The leaked cable is particularly damaging to U.S. interests because it provides terrorist groups with a handy inventory of facilities around the world that the United States considers most essential to its economy and security.

"The release of this kind of information gives a group like al-Qaeda a targeting list," State Department spokesman P.J. Crowley told CNN. "This is why we have condemned WikiLeaks for what it has done."

Government leaders around the world also condemned the release.

"The publication of the documents that we're seeing is incredibly irresponsible and reprehensible," said Robert McClelland, Australia's Attorney-General.

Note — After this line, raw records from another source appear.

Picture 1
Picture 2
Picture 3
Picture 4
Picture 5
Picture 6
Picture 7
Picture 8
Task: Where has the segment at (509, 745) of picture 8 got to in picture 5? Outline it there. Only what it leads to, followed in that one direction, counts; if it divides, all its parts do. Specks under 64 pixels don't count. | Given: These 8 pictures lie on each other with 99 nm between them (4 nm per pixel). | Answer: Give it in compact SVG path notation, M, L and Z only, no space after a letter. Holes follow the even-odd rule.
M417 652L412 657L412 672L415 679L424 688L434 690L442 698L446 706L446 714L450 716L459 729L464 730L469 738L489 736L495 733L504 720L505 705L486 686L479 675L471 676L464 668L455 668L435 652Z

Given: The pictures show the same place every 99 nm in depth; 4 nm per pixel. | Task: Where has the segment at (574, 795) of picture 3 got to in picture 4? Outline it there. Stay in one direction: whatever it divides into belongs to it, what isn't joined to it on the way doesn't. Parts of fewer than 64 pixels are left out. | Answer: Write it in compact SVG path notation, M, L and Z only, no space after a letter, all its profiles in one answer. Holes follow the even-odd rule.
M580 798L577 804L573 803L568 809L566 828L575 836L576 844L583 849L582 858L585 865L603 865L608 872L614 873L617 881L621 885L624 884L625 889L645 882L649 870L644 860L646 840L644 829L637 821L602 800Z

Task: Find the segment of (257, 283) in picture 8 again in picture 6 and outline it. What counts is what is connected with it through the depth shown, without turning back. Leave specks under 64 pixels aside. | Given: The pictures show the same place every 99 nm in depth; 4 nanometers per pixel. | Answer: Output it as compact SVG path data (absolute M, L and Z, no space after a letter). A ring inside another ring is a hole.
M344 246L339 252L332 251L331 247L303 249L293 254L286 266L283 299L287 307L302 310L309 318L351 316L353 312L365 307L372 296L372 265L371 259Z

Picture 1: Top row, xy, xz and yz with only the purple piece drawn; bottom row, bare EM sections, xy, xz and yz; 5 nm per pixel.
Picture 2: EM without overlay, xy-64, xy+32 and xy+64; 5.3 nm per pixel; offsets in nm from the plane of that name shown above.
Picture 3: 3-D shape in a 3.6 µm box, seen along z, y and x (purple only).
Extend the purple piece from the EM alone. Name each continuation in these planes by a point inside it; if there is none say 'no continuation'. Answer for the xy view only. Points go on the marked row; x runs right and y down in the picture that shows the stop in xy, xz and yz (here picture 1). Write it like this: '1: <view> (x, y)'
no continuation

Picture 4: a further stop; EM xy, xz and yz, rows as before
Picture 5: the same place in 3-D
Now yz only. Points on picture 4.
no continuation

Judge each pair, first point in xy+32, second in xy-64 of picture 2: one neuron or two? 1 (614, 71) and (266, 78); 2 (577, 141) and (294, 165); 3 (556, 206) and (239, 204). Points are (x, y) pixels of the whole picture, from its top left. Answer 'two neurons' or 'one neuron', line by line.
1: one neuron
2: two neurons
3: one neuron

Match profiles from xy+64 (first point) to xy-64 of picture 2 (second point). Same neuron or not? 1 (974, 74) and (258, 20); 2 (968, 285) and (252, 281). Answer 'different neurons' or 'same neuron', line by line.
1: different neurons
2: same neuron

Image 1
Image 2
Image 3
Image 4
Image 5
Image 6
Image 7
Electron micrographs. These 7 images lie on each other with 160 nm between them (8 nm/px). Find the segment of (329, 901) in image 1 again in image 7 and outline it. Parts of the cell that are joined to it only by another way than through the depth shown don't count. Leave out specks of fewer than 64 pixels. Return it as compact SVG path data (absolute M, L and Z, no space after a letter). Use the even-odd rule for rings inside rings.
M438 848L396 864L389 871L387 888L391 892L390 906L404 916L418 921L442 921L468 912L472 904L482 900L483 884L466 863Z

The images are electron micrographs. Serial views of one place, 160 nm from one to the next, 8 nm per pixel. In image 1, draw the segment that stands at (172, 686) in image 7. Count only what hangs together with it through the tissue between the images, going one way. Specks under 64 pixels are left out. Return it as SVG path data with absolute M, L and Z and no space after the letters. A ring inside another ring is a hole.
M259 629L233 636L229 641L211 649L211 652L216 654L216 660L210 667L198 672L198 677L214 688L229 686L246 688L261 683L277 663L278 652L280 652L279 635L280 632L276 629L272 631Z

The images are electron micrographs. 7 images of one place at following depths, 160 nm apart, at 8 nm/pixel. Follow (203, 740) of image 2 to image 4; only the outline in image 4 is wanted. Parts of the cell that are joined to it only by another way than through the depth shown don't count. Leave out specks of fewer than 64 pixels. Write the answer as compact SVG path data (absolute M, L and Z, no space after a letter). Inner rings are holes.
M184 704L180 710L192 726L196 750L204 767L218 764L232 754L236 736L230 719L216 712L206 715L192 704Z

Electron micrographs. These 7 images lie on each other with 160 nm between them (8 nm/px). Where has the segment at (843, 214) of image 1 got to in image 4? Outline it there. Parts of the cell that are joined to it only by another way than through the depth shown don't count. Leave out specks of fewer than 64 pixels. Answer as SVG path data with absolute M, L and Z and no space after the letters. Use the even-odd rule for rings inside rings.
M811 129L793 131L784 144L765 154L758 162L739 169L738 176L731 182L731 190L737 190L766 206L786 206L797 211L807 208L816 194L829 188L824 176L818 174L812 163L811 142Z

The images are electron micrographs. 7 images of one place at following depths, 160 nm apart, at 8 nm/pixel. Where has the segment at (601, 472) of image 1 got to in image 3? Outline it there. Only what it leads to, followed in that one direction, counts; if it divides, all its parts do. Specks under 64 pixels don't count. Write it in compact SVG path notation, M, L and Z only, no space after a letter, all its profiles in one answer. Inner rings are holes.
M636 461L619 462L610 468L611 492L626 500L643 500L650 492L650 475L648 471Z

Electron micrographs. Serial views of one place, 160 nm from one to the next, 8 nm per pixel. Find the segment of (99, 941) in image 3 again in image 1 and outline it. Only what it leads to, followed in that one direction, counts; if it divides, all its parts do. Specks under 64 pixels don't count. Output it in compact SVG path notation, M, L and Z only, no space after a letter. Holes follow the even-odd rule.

The half-dozen Australian sites mentioned include two factories that produce rattlesnake anti-venom.

Canadian Public Safety Minister Vic Toews appeared less concerned. "I don't follow gossip very much, so I don't really know the impact of WikiLeaks," he told reporters on Monday, "but I can assure you that the security agencies in Canada are following it very closely, and to the extent that I need to be involved and address those issues, they will brief me on the issues."

The U.S. State Department asked embassies around the world in February, 2009, to update their lists of "infrastructure and resources in each host country whose loss could immediately affect the public health, economic security and/or national and homeland security of the United States."

Mr. Shull considered the leaked cable particularly worrisome because it can indicate to terrorists which Canadian targets are most essential to the United States.

"All the secrets are out there," he said. "The actual targets have been identified and located. From a security perspective, that's problematic. But from an infrastructure-protection perspective, should the Americans be concerned? No."